▶ **What to produce**
A word-for-word copy of the records that follow is needed, with every picture omitted.

▶ **Material provided**
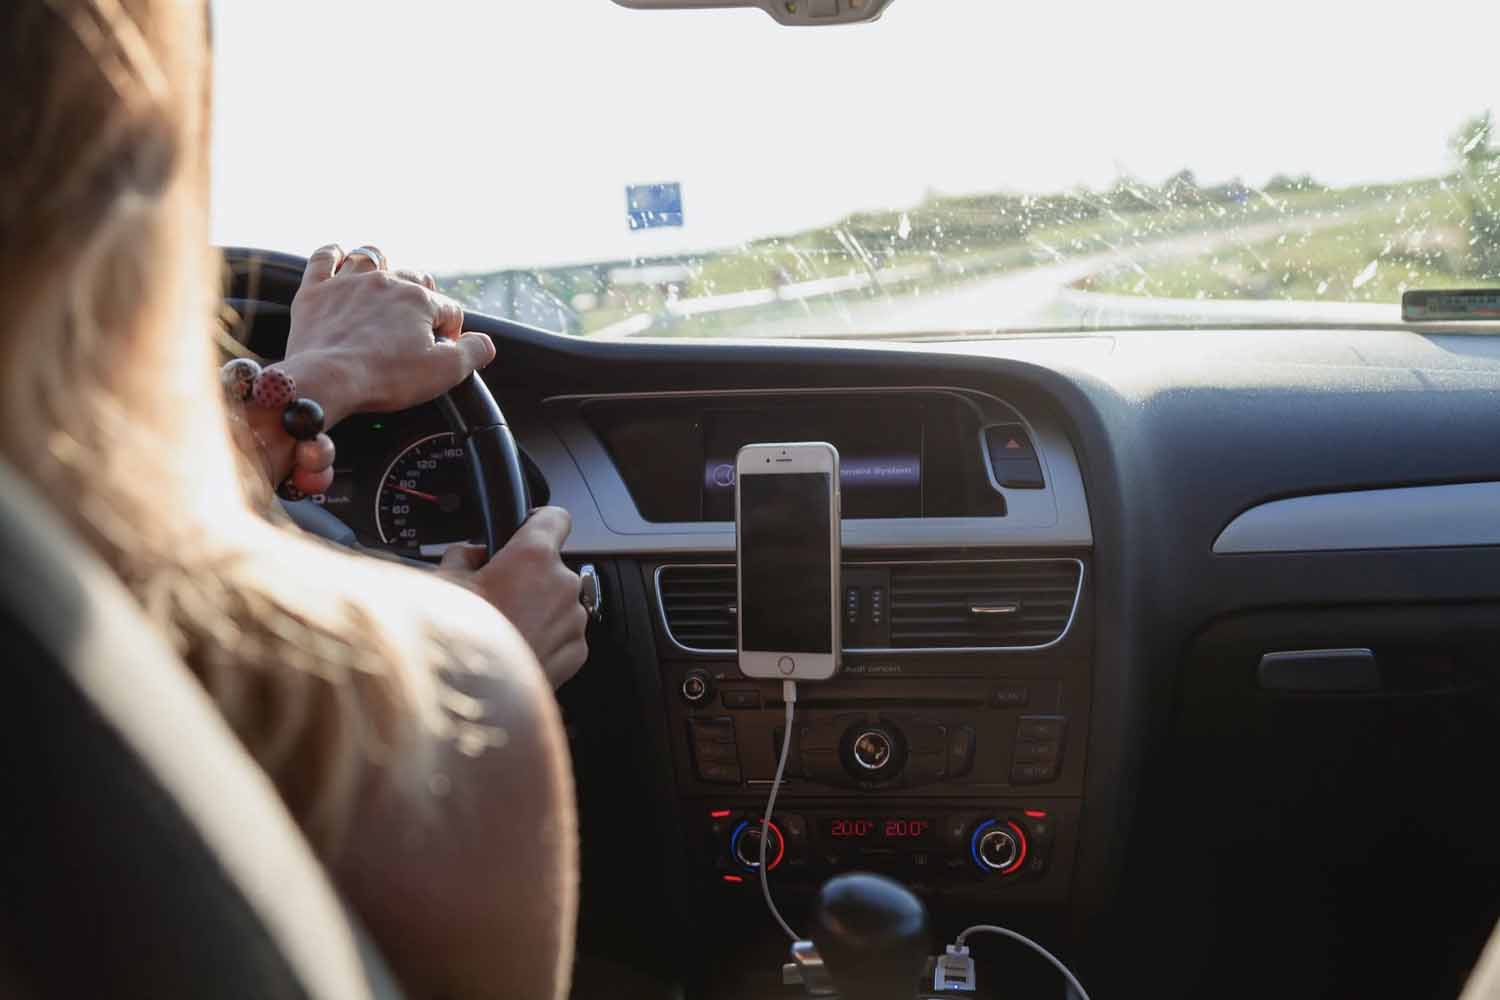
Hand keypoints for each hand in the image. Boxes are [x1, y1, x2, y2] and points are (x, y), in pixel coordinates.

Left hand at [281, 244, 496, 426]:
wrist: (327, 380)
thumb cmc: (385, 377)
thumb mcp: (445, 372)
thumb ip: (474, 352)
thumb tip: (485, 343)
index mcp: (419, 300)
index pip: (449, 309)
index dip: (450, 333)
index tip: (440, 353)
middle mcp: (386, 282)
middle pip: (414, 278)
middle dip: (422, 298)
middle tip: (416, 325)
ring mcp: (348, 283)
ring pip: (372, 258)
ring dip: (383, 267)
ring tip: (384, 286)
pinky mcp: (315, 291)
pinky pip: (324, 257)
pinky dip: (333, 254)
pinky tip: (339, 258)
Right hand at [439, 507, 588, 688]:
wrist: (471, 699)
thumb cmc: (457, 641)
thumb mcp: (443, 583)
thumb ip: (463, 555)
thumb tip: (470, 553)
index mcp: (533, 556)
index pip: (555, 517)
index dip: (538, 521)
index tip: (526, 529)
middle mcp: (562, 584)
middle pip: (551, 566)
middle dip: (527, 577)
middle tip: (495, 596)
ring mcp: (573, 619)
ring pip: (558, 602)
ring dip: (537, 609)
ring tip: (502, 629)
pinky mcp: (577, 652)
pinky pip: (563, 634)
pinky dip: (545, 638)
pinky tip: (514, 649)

▶ **Problem solution**
Hand keypoints for each hand in the image. Boxes are [x1, y1, x2, y2] and points are (x, y), in pixel coordinates.

Left hand at [281, 244, 496, 426]:
wrist: (327, 380)
thumb cmc: (385, 377)
thumb mcp: (445, 372)
thumb ip: (474, 352)
thumb tip: (485, 343)
index mcp: (419, 300)
index pip: (449, 309)
index dip: (450, 333)
index tip: (440, 353)
middle mcp: (386, 282)
middle pip: (414, 278)
middle dip: (422, 298)
middle tip: (416, 325)
ring mcp: (348, 283)
ring pip: (372, 258)
ring dip: (383, 267)
ring tip: (384, 286)
pinky mcp: (315, 291)
pinky pip: (324, 257)
pinky dip: (333, 254)
pinky tip: (339, 258)
Right hand at [439, 507, 588, 688]:
wrist: (471, 699)
thumb cmc: (457, 641)
thumb mcp: (443, 583)
thumb ip: (463, 555)
thumb tip: (470, 553)
index mcp: (533, 556)
index pip: (555, 517)
index dip: (538, 521)
index tip: (526, 529)
middle mcp: (562, 584)
middle pip: (551, 566)
middle dip: (527, 577)
middle tip: (495, 596)
ring mcp: (573, 619)
ring pip: (558, 602)
ring dip: (537, 609)
ring tip: (502, 629)
pinky mcp: (577, 652)
pinky pip: (563, 634)
pinky dip: (545, 638)
pinky tip: (514, 649)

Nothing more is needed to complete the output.